** EXCERPTED PASSAGE follows **

By Lauren Groff ’01. New York City: Hyperion, 2008. 384 pp. $24.95 hardover.

Review by Katie Bacon '93

In The Monsters of Templeton, a sprawling, multi-layered debut novel, Lauren Groff
’01 skillfully delineates dozens of char­acters. But none makes its presence more strongly felt than the town of Templeton itself, and the mysterious creature long rumored to have haunted its lake. On the morning Wilhemina Upton skulks back to her small hometown, having dropped out of her Stanford Ph.D. program after the disastrous end of an affair with her professor, the creature’s 50-foot, cream-colored, four-legged corpse is pulled out of the lake. The townspeople gather, and as they place their hands on the beast’s skin, “it emanated such a strong sense of solitude that each human standing in the park that day felt miles from the others, though we were shoulder-to-shoulder, touching.”

 
Monsters of Templeton


Templeton, a stand-in for Coopers­town, N.Y., was invented in the early 1800s by the novelist James Fenimore Cooper, who, in the novel The Pioneers, wrote about the town’s establishment in colonial times by a Quaker named Marmaduke Temple, closely based on the author’s father, William Cooper. Groff grew up in Cooperstown, and in some ways her novel is both a celebration of that town and an investigation (albeit a fanciful one) of its past. As she writes in an author’s note at the beginning of the book, “My Templeton is to Cooperstown as a shadow is to the tree that spawned it; an outline that takes texture from the ground it falls on.”

Groff’s detective is Willie Upton—reckless, childish and self-centered, yet ultimately appealing because of her strong wit and intelligence. Since her childhood, Willie has known two truths: that she and her mother, Vivienne, are the last living Templeton residents descended from Marmaduke Temple, and that she is the product of a “love fest” in a San Francisco commune. But Vi, who has become a born-again Christian since Willie last visited, now confesses that she lied to her daughter. Willie’s father lives in town, and he too is rumored to be descended from Marmaduke. If Willie can dig back through six generations to find the secret line of descent, she will discover her father’s identity.

** End of EXCERPTED PASSAGE **

◆ ACTIVITY
According to the book review, what real town does Templeton stand in for?

** EXCERPTED DATA follows **

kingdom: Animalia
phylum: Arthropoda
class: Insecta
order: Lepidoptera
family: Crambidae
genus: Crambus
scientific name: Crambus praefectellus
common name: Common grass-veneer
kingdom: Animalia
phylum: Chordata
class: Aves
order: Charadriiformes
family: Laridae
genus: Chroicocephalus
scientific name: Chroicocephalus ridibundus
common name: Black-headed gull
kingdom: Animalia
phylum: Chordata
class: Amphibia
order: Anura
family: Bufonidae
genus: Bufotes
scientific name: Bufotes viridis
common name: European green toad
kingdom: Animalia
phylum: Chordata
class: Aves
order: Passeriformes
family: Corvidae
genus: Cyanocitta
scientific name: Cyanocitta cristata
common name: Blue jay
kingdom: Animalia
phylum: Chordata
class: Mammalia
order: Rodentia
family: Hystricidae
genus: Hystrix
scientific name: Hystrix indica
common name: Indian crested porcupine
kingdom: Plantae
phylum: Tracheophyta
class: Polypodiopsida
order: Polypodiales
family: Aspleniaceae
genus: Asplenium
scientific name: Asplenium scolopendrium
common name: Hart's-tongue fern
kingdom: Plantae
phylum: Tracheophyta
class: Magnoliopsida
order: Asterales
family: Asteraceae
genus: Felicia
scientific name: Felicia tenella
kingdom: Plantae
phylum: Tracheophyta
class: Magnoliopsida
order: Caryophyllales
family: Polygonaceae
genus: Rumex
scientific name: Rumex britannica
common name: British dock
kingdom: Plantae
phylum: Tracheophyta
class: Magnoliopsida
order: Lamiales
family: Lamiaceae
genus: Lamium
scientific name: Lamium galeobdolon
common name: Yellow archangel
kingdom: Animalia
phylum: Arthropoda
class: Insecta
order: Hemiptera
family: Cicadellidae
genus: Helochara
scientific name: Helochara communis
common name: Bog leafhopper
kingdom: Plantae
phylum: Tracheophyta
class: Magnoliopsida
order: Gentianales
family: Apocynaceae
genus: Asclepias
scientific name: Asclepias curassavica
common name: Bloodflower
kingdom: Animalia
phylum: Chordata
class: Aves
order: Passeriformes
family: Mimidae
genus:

** End of EXCERPTED DATA **

◆ EXERCISE RESPONSE
Cooperstown, N.Y.